Implications and Future Directions
EvoTest demonstrates that whole-system, gradient-free evolution driven by rich narrative feedback is a viable and superior paradigm for test-time learning in agentic systems. The approach generalizes prompt evolution to encompass memory, hyperparameters, and tool-use routines, enabling multi-faceted adaptation beyond the scope of single-channel methods. This has significant implications for the design of autonomous agents capable of rapid, in-session self-improvement in complex, dynamic environments.
Future research may explore:
- Extension to multi-agent and real-world domains with richer interaction modalities.
- Integration of human-in-the-loop guidance for more nuanced credit assignment.

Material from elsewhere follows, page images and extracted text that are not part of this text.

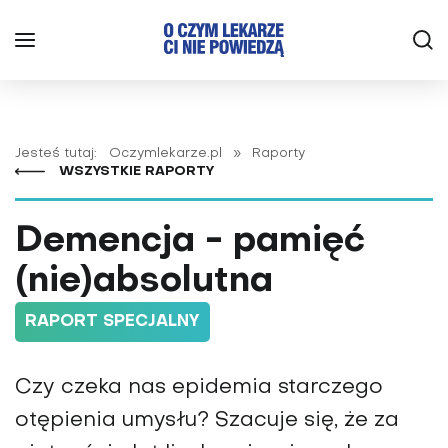
Jesteś tutaj:
Oczymlekarze.pl
»
Raporty
WSZYSTKIE RAPORTY
Demencja - pamięć
(nie)absolutna
RAPORT SPECJALNY
Czy czeka nas epidemia starczego
otępienia umysłu? Szacuje się, że za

- Automated discovery of meta-abilities and alignment strategies beyond task-specific adaptation.
- Scaling evolutionary mechanisms to larger populations and more diverse configuration spaces.
Conclusion
EvoTest provides a concrete framework for evolutionary test-time learning, enabling agentic systems to self-improve from experience without fine-tuning or gradients. By leveraging transcript-level analysis and whole-system evolution, it achieves superior data efficiency and performance compared to reflection, memory, prompt optimization, and online RL baselines. This work advances the development of truly autonomous agents capable of learning and adapting in situ, with broad implications for the future of AI agent design and deployment.